I find more flakes and chips, what I think might be part of a hide scraper, and the rear two-thirds of a dark-gray spear point, a tool that might have been lashed to the business end of an atlatl dart. I muse over a few shards of china, figuring they once might have adorned some sharecropper’s kitchen the way my grandmother showed off her silver service. And there are plenty of small bits of plastic and metal, their original provenance impossible to decipher. I’m struck with a bit of sadness that an artifact hunter a few centuries from today might still be able to find such trash, and I wonder what such detritus would say about my own generation.
I’m almost across the field when something catches my eye, in the next furrow over.

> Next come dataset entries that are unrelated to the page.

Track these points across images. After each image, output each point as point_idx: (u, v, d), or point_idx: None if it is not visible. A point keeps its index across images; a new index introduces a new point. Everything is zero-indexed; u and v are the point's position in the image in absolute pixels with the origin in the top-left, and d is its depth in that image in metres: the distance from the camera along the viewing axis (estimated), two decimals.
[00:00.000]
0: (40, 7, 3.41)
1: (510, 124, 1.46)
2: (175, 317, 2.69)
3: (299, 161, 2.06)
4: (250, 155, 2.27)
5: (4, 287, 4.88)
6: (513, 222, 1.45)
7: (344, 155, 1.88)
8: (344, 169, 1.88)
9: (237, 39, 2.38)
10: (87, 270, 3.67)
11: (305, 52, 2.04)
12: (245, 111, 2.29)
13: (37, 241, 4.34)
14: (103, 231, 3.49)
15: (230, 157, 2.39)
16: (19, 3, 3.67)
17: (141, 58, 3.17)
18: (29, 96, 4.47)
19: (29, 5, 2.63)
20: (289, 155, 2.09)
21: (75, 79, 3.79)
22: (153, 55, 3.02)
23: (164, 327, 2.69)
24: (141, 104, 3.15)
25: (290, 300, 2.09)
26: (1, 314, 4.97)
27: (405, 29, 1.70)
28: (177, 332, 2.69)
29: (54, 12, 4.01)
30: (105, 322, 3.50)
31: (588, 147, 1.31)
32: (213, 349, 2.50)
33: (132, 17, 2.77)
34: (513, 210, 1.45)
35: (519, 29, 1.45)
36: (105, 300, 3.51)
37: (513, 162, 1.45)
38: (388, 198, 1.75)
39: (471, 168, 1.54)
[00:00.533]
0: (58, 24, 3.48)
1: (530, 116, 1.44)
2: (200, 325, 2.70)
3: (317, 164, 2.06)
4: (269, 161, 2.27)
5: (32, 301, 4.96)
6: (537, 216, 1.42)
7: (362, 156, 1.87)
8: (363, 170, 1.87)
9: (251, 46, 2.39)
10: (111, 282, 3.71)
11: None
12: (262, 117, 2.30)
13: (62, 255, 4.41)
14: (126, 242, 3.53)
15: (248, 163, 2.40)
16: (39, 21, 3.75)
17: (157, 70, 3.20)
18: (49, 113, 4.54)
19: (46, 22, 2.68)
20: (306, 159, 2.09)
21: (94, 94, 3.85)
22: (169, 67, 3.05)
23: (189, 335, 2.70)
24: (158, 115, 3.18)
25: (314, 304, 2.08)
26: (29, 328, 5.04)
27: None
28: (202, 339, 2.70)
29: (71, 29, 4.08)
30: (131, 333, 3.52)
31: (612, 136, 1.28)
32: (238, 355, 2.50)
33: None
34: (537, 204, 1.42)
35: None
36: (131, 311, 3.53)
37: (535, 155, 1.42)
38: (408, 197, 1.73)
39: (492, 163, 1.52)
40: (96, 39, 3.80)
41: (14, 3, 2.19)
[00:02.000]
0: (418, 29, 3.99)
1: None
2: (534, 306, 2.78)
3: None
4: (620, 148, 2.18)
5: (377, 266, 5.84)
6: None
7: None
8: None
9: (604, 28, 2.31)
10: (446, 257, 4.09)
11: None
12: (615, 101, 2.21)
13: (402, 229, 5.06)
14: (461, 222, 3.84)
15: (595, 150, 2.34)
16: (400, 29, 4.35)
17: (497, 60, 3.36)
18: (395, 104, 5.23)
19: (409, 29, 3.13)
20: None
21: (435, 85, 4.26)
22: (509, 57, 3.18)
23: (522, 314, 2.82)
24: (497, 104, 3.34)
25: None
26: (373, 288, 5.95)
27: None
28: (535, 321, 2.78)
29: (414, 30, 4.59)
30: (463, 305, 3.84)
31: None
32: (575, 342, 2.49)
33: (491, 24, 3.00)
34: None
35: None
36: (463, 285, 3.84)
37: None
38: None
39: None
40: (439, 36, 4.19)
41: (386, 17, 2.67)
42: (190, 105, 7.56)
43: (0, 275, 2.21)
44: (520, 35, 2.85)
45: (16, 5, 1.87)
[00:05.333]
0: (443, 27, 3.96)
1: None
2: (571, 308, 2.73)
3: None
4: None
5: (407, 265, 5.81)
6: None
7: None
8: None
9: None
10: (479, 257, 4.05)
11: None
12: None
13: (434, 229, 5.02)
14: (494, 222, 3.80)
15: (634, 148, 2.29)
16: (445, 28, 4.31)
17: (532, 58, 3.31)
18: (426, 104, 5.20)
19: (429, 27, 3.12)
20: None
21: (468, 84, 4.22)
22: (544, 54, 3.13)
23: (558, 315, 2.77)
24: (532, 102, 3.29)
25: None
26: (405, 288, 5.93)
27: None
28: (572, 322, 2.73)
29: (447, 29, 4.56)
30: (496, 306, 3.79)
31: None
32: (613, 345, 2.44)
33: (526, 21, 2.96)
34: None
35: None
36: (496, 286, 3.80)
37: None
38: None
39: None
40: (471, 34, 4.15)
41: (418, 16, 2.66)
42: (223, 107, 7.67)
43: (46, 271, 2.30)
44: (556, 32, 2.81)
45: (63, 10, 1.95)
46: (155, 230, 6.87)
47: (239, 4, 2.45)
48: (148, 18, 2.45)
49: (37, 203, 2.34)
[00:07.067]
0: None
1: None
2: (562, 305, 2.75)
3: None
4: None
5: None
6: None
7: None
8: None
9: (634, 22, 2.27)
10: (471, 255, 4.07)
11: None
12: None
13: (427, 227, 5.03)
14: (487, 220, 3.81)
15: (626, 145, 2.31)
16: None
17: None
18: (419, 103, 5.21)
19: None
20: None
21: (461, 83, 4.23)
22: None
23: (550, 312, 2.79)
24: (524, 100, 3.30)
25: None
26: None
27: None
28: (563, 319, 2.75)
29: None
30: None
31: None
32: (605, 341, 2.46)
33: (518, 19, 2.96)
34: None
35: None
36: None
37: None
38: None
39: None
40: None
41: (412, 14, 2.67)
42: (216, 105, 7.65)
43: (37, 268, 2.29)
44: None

Atop an inch-tall pedestal of sand, like a seashell on the beach in the wake of a strong storm, a perfectly shaped white quartzite projectile point glints like a tiny beacon. I half-stumble in my rush to snatch it up, as if someone else might get there first. I’m not an avid arrowhead hunter, so I haven’t found very many projectiles that haven’t been broken by a harrow or gouged by a plow. This is my best find ever.
The point is in near-mint condition. I can easily make out the notches where leather strips would have affixed it to a wooden shaft. The edges are serrated, and slightly concave. I can see the tiny clam-shaped depressions where miniscule flakes of stone were chipped from the edge. I run my thumb along the edge. The blade is still wicked sharp.
Later, at home, I’ll pull out my reference books and figure the stone point for a Kirk Corner Notch. If I’m right, that point would have been attached to a spear or atlatl dart. Some long-gone hunter sharpened it when the last of the mastodons still roamed the river bluffs of today’s Harnett County. It would be perhaps 10,000 years old, made centuries before the invention of the bow and arrow.
Of course, I’m no expert. I’m just a guy who keeps his eyes open whenever he crosses a farm field on the way to a deer stand, or walks the dog along a creek. At the time, headed back to the truck, I’m really not sure what’s in my pocket, jabbing my thighs with sharp points and edges, other than a pocketful of gifts left by the ancients, and unwrapped by time.